To update the urls we can send a POST request to http://localhost:6420/save/urls with an array of urls as body.
Like urls we need to configure
and
Once all the configuration in place call http://localhost:6420/test api again. This time the test call will invoke the first url from the url list with a bearer token received from Azure AD B2C. If all go fine test_url_invocation will show the status as success.
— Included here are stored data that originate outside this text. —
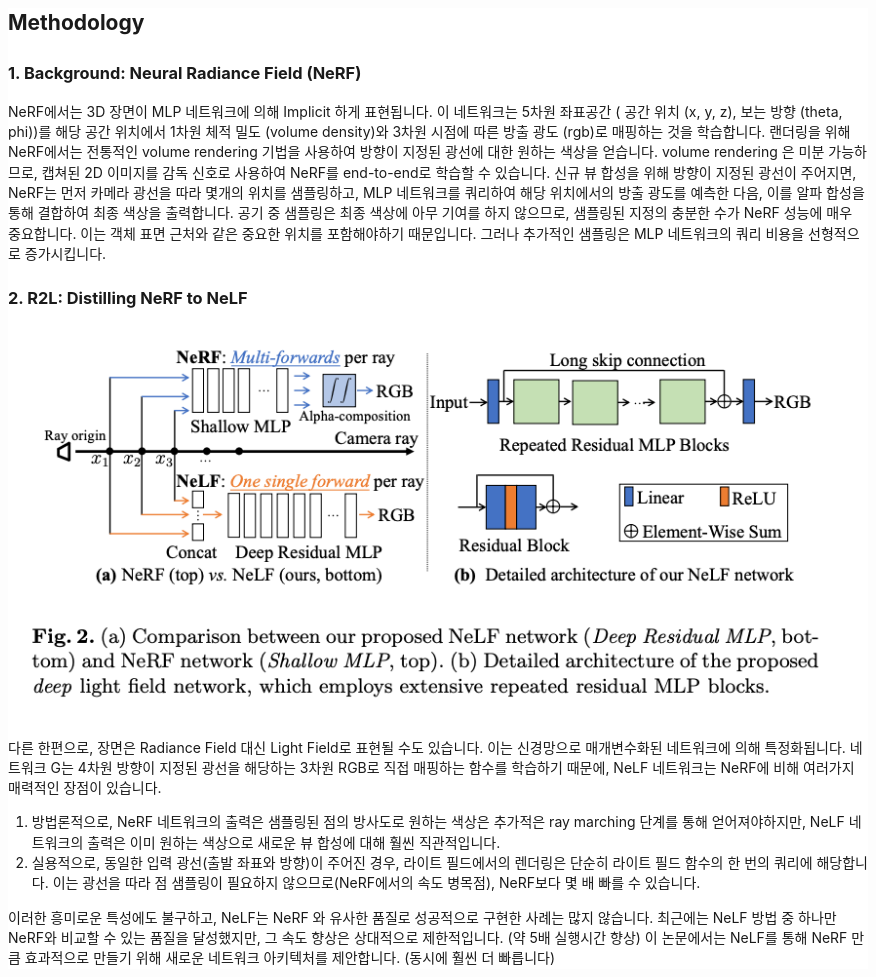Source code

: 
## Methodology

### 1. Background: Neural Radiance Field (NeRF)

NeRF에서는 3D 장면이 MLP 네트워크에 의해 Implicit 하게 표현됩니다.
이 네트워크는 5차원 좌표공간 ( 공간 위치 (x, y, z), 보는 방향 (theta, phi))를 해당 공간 위치에서 1차원 체적 밀도 (volume density)와 3차원 시점에 따른 방출 광도 (rgb)로 매핑하는 것을 학습합니다.
랜더링을 위해 NeRF에서는 전통적인 volume rendering 기법을 사용하여 방향이 지정된 광선에 대한 원하는 색상을 얻습니다.
volume rendering 은 미분 가능하므로, 캡쳐된 2D 이미지를 감독 신호로 사용하여 NeRF를 end-to-end로 학습할 수 있습니다.
신규 뷰 합성을 위해 방향이 지정된 광선이 주어지면, NeRF는 먼저 카메라 광선을 따라 몇개의 위치를 샘플링하고, MLP 네트워크를 쿼리하여 해당 위치에서의 방출 광도를 예측한 다음,
이를 알파 합성을 통해 결합하여 최종 색상을 출력합니다.
공기 중 샘플링은 최종 색상에 아무 기여를 하지 않으므로, 샘플링된 지정의 충분한 수가 NeRF 성능에 매우 중요합니다.
이는 객체 표면 근처와 같은 중요한 위치를 포함해야하기 때문입니다. 그러나 추가적인 샘플링은 MLP 네트워크의 쿼리 비용을 선형적으로 증가시킵니다.

### 2. R2L: Distilling NeRF to NeLF

![](./../assets/resource/ai_paper/paper49/3.png)

다른 한편으로, 장면은 Radiance Field 대신 Light Field로 표현될 수도 있습니다.
이는 신경망으로 매개변수화된 네트워크에 의해 특정화됩니다.
네트워크 G는 4차원 방향이 지정된 광선을 해당하는 3차원 RGB로 직접 매핑하는 함수를 학습하기 때문에, NeLF 네트워크는 NeRF에 비해 여러가지 매력적인 장점이 있습니다.

1. 방법론적으로, NeRF 네트워크의 출력은 샘플링된 점의 방사도로 원하는 색상은 추가적은 ray marching 단계를 통해 얻어져야하지만, NeLF 네트워크의 출력은 이미 원하는 색상으로 새로운 뷰 합성에 대해 훨씬 직관적입니다.
2. 실용적으로, 동일한 입력 광선(출발 좌표와 방향)이 주어진 경우, 라이트 필드에서의 렌더링은 단순히 라이트 필드 함수의 한 번의 쿼리에 해당합니다. 이는 광선을 따라 점 샘플링이 필요하지 않으므로(NeRF에서의 속도 병목점), NeRF보다 몇 배 빠를 수 있습니다.

이러한 흥미로운 특성에도 불구하고, NeLF는 NeRF 와 유사한 품질로 성공적으로 구현한 사례는 많지 않습니다. 최근에는 NeLF 방법 중 하나만 NeRF와 비교할 수 있는 품질을 달성했지만, 그 속도 향상은 상대적으로 제한적입니다. (약 5배 실행시간 향상) 이 논문에서는 NeLF를 통해 NeRF 만큼 효과적으로 만들기 위해 새로운 네트워크 아키텍처를 제안합니다. (동시에 훨씬 더 빠릅니다)
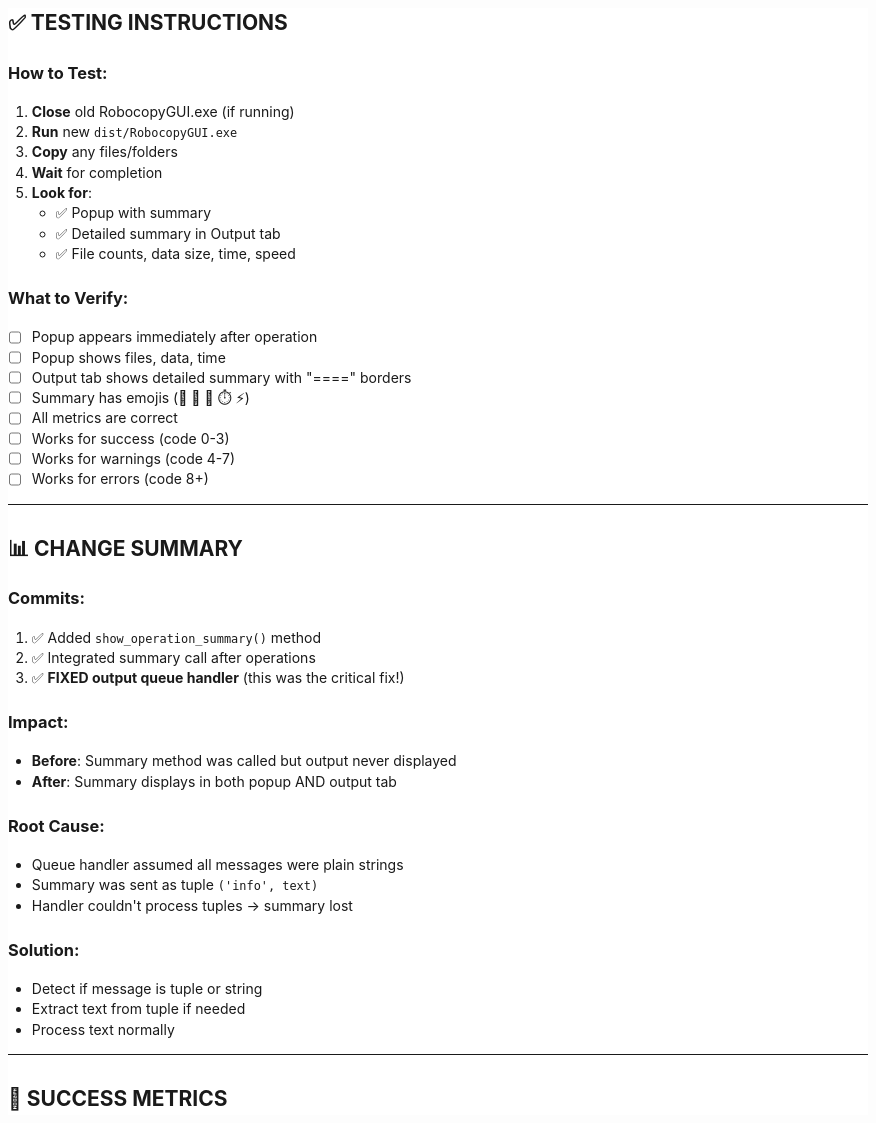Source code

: 
## ✅ **TESTING INSTRUCTIONS**

### **How to Test**:
1. **Close** old RobocopyGUI.exe (if running)
2. **Run** new `dist/RobocopyGUI.exe`
3. **Copy** any files/folders
4. **Wait** for completion
5. **Look for**:
   - ✅ Popup with summary
   - ✅ Detailed summary in Output tab
   - ✅ File counts, data size, time, speed

### **What to Verify**:
- [ ] Popup appears immediately after operation
- [ ] Popup shows files, data, time
- [ ] Output tab shows detailed summary with "====" borders
- [ ] Summary has emojis (📁 📂 💾 ⏱️ ⚡)
- [ ] All metrics are correct
- [ ] Works for success (code 0-3)
- [ ] Works for warnings (code 4-7)
- [ ] Works for errors (code 8+)

---

## 📊 **CHANGE SUMMARY**

### **Commits**:
1. ✅ Added `show_operation_summary()` method
2. ✅ Integrated summary call after operations
3. ✅ **FIXED output queue handler** (this was the critical fix!)

### **Impact**:
- **Before**: Summary method was called but output never displayed
- **After**: Summary displays in both popup AND output tab

### **Root Cause**:
- Queue handler assumed all messages were plain strings
- Summary was sent as tuple `('info', text)`
- Handler couldn't process tuples → summary lost

### **Solution**:
- Detect if message is tuple or string
- Extract text from tuple if needed
- Process text normally

---

## 🎉 **SUCCESS METRICS**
We can also test a single url by calling test end point with url as query param. e.g. http://localhost:6420/test?url=https://myfunction.azurewebsite.net/ping Response
{
"url": "https://myfunction.azurewebsite.net/ping",
"status": "success"
}
Pinger use the refresh_token updated via /save/login/tokens and send a request to Azure AD b2c (using the configs configured via post request to /save/b2cconfig). The response from the AD b2c contains the access_token, refresh_token, expiration time etc. Once the pinger receives a valid access_token it saves the data to a file and will reuse it to invoke the configured urls. Once the access_token expires, pinger will refetch a valid access_token using the refresh_token. Ideally pinger needs to be configured with a valid refresh_token once.
- Clone the repo
- Goto docker directory
- Run
docker-compose up - Test the pinger by sending http request to http://localhost:6420/test
Note: The source code will get cloned every time we run docker-compose up but the configs and logs are persisted using a volume mount.